Infância Roubada (Tsotsi),
de Gavin Hood (África do Sul, 2006)
por Cléber Eduardo

Redenção e bom comportamento

Não vou mentir: o único interesse despertado por Infância Roubada, antes de assisti-lo, está na informação de que ganhou um Oscar – o de melhor filme estrangeiro, pela África do Sul. Esse interesse tem menos a ver com a expectativa de o Oscar ter premiado uma obra-prima africana e mais com a curiosidade em torno das características legitimadas pela Academia de Hollywood. Pois vamos lá: Infância Roubada segue um jovem negro em seu percurso da delinquência à redenção (com  punição), primeiro mostrando-o como ameaça produzida por sua biografia, depois encaminhando-se para sua regeneração, sempre mais interessado nesse processo de rumo ao bem que no processo fomentador das atitudes más. Sim, tudo assim, bem simples, simplório mesmo, para ninguém deixar de entender nada.

No começo, ele é mostrado, sem sutilezas, como um monstro. Não apenas rouba como usa a violência. Bastam alguns minutos para começarmos a ser convidados pelo filme a iniciar um processo de relativização dessa figura. Temos alguns momentos de apelativos e psicologizantes flashbacks com imagens de sua infância sofrida – se essa era a reivindicação de quem cobrou motivação para Zé Pequeno em Cidade de Deus, talvez tenha sido melhor ele ter sido mostrado como patologia como foi. Mas o acontecimento-chave é o roubo de um carro de uma grã-fina, em quem o anti-herói dá um tiro, descobrindo depois estar com o bebê de poucos meses dela agora em sua posse. De certa forma, adota o pequeno (não o Zé), clandestinamente.

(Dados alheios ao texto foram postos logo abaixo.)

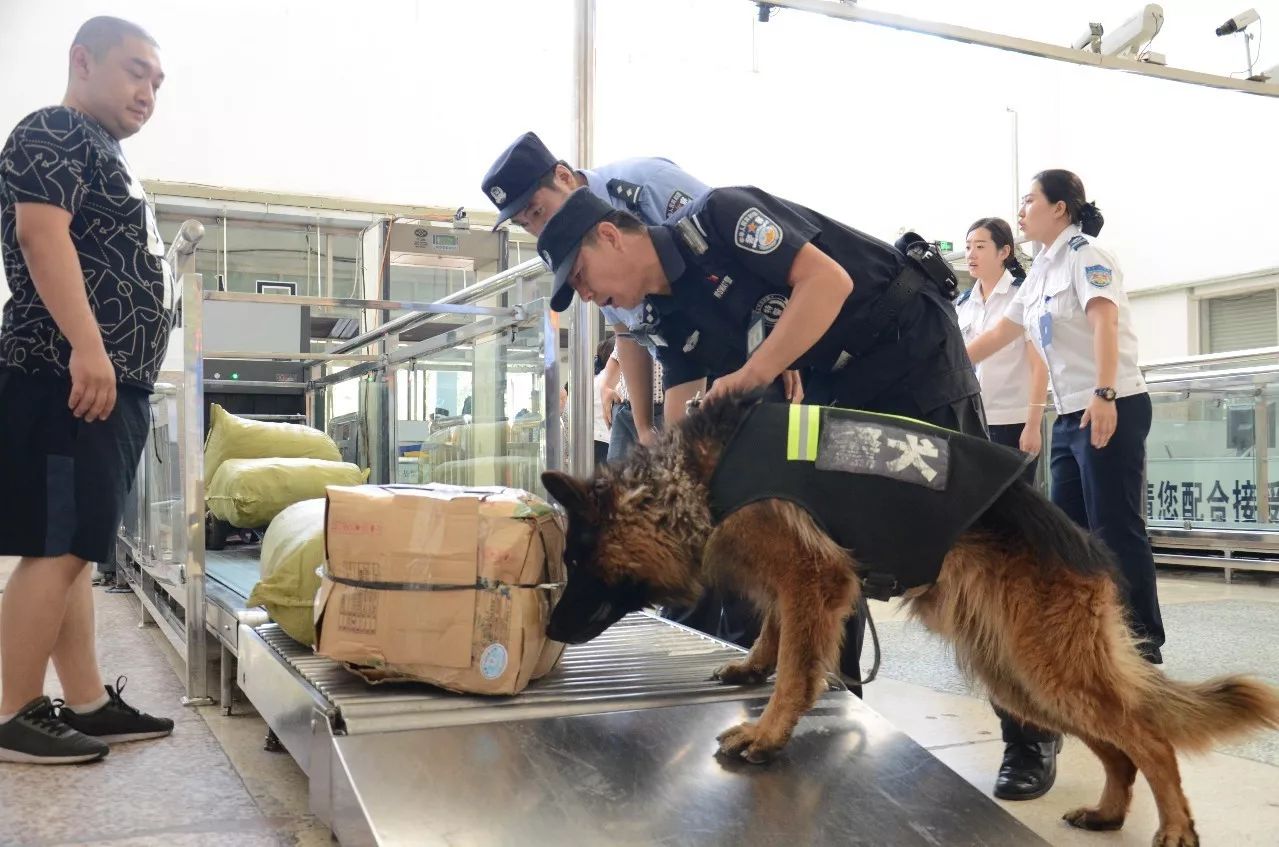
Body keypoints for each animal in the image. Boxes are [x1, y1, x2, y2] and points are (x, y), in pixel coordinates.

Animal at [542, 399, 1279, 847]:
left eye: (576, 559)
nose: (548, 630)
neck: (689, 480)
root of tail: (1082, 546)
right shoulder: (792, 582)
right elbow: (777, 630)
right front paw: (753, 663)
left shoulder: (815, 578)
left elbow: (798, 667)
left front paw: (769, 730)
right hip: (1021, 677)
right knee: (1117, 745)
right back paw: (1107, 810)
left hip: (1045, 665)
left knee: (1149, 739)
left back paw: (1175, 824)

Será pelo contato progressivo com essa criança desamparada, pela aproximação coercitiva com uma jovem e pelo exemplo moral de um semi-intelectual a quem espanca que, em última instância, o protagonista, dotado de uma violência sempre em vias de explodir, vai aprender o caminho da mansidão, certamente um estágio anterior à sua legalização como cidadão à margem. Não é sua pobreza que o torna revoltado, mas um problema afetivo que, com a semente da paternidade despertada pelo recém-nascido, poderá ser solucionado. Se isso não for estímulo ao conformismo social... bem, se não for, só pode ser reacionarismo mesmo. E assim, na parte final, depois do delinquente virar um anjo, dar esmola para um paraplégico de quem tinha ameaçado roubar todas as moedas, reivindicar a amizade da moça que amamenta o bebê para ele e roubar brinquedo para a criança na casa dos pais dela, depois disso tudo, ele termina com as mãos para a cima (quase saudando aos céus por estar adentrando o caminho do bem).

Gavin Hood parece Jayme Monjardin filmando em favela africana (que por sua vez parece reconstituída no Projac, ou por efeitos de computador, tamanha é a artificialidade de sua tonalidade salmão, certamente obtida por correção digital - “correção” é modo de dizer). Algumas de suas soluções de câmera são de uma notável incapacidade, entre as quais a sucessão de subjetivas usadas em uma seqüência no metrô, na qual o movimento da câmera entre os passantes não corresponde à rigidez da cabeça e olhos de quem está olhando. Enfim, Infância Roubada, se ganhou o Oscar, só pode ter sido por uma razão: a lição dada aos negros pobres para se comportar direitinho.